As with most DLNA clients we've tested, audio and pictures are usually a simple, no-frills operation for the device to handle. Video, on the other hand, for having so many file formats, codecs, resolutions, and bitrates can be a more problematic affair. Pioneer, like other TV manufacturers, has tried to cover all the bases in terms of what video formats it can process. While that number may look impressive on paper, the Kuro's Home Media Gallery had a hard time streaming video as well as an Xbox 360 or PS3, the two best media clients on the market right now.
Yes, the Pioneer was able to stream WMA and MPEG 1 and 2 videos with acceptable video quality, but don't expect a pristine, high-definition picture. In our tests, we were able to play every video codec that Pioneer claims it supports; we were, however, miffed that the instruction manual did not state what video resolutions and bitrates are supported. A 720x576 Lost MPEG-2 trailer played fine; a 1280x720 video of the same content did not. For the average user, testing and retesting what resolutions and codec versions are supported will undoubtedly be an irksome experience. There was, in addition, a very noticeable amount of latency when we selected and played back a video--again, an indication of an underpowered processor. For example: When we played a clip from the film Happy Feet, it took longer on the Pioneer than the Xbox 360 for the stream to initialize. There was always the occasional juddering of the sound and video when we paused and replayed the video. As noted earlier, we tested our video playback over a wired CAT-5 Ethernet network, and our video playback compatibility fared better on the Xbox 360. Of course, it's not completely equitable to compare the built-in media streaming on the PDP-5020FD to a much more powerful device like the Xbox 360, but it does indicate that if you're serious about streaming media, you'll want to get a dedicated streaming device.

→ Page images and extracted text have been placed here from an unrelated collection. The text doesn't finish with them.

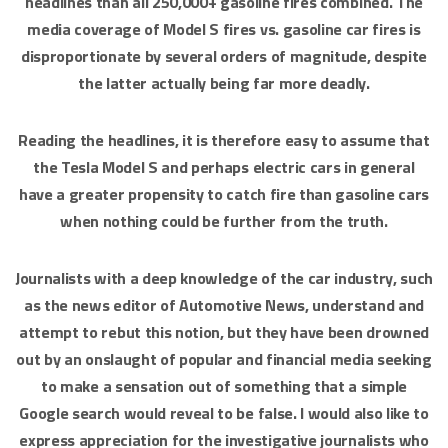
headlines than all 250,000+ gasoline fires combined. The
media coverage of Model S fires vs. gasoline car fires is
disproportionate by several orders of magnitude, despite
the latter actually being far more deadly.
Reading the headlines, it is therefore easy to assume that
the Tesla Model S and perhaps electric cars in general
have a greater propensity to catch fire than gasoline cars
when nothing could be further from the truth.
Journalists with a deep knowledge of the car industry, such
as the news editor of Automotive News, understand and
attempt to rebut this notion, but they have been drowned
out by an onslaught of popular and financial media seeking
to make a sensation out of something that a simple
Google search would reveal to be false. I would also like to
express appreciation for the investigative journalists who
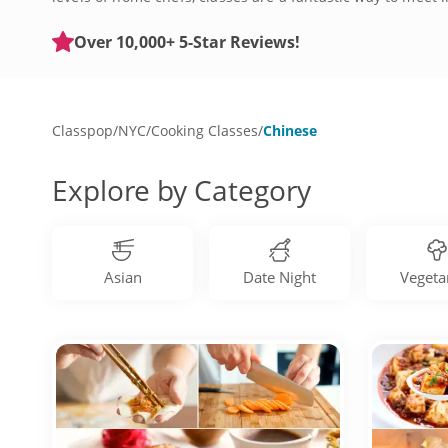
Asian street food. Get started by checking out Chinese co
Over 10,000+ 5-Star Reviews!
Classpop
/
NYC
/
Cooking Classes
/
Chinese
Explore by Category
Asian
Date Night
Vegeta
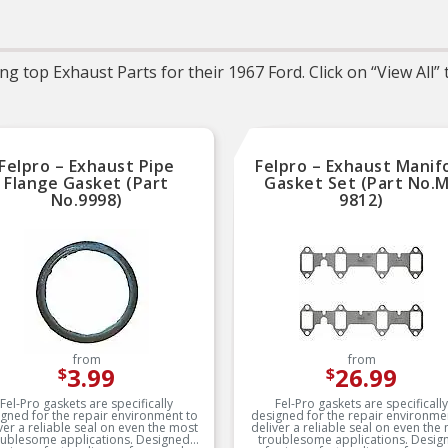
Trustworthy quality 
backed by team of prod
experts in the United St
and more than a centur
g top Exhaust Parts for their 1967 Ford. Click on “View All”
automotive experien
Felpro – Exhaust Pipe
Felpro – Exhaust Manif
Flange Gasket (Part
Gasket Set (Part No.
No.9998)
9812)
from
from
3.99
26.99
$
$
Fel-Pro gaskets are specifically
Fel-Pro gaskets are specifically
gned for the repair environment to
designed for the repair environme
ver a reliable seal on even the most
deliver a reliable seal on even the
oublesome applications. Designed
troublesome applications. Desig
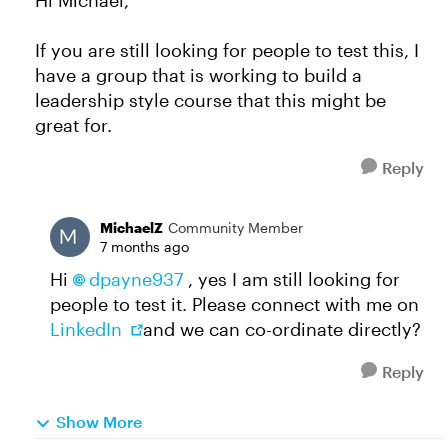
Hi Michael,
If you are still looking for people to test this, I
have a group that is working to build a
leadership style course that this might be
great for.
Reply
MichaelZ
Community Member
7 months ago
Hi
dpayne937​
, yes I am still looking for
people to test it. Please connect with me on
LinkedIn
and we can co-ordinate directly?
Reply
Show More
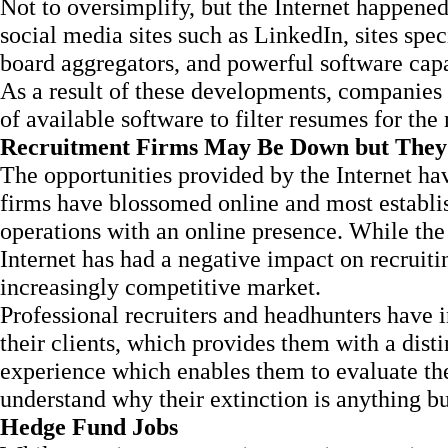
Not to oversimplify, but the Internet happened
social media sites such as LinkedIn, sites speci
board aggregators, and powerful software capa
As a result of these developments, companies
of available software to filter resumes for the
Recruitment Firms May Be Down but They
The opportunities provided by the Internet h
firms have blossomed online and most establi
operations with an online presence. While the
Internet has had a negative impact on recruiti
increasingly competitive market.
Professional recruiters and headhunters have 
their clients, which provides them with a dis
experience which enables them to evaluate the
understand why their extinction is anything b
Hedge Fund Jobs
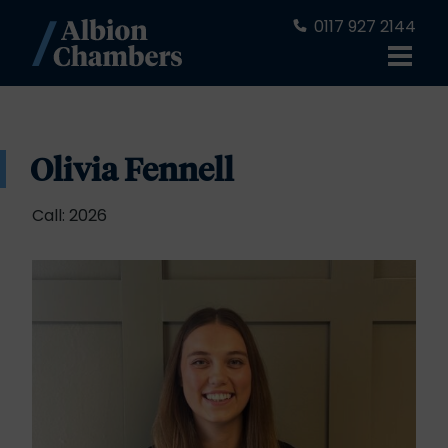
0117 927 2144
Olivia Fennell
Call: 2026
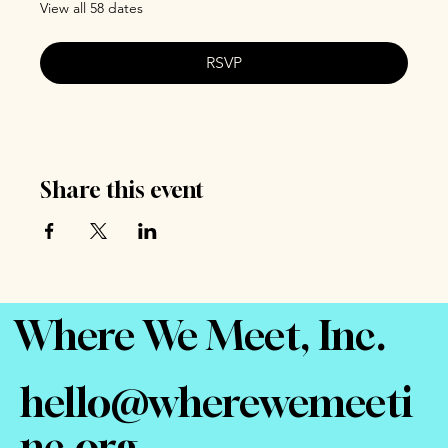
View all 58 dates
RSVP
Share this event
Where We Meet, Inc.
hello@wherewemeeti
nc.org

It's unfortunate that the Pioneer set doesn't support the DivX or XviD codec (especially for a television at this price point), some of most common video codecs utilized for video playback today. We also weren't able to fast-forward, skip chapters, or rewind our videos on all the videos formats we tested--probably, again like its processing power, because the television lacked the needed buffer memory to allow such functions.
Overall, we liked how Pioneer chose to keep its system clean and simple. We also have to mention that the television comes with a USB input, and you can access audio, photos, and videos stored on a USB memory stick. If you don't have the need for an Xbox 360 or PS3, and you're not into yoga or watching YouTube videos in the family room (the latter which you can already do with TVersity anyway), Pioneer provides a capable solution for family vacation photo slide shows and those endearing low-res video moments starring your pooch.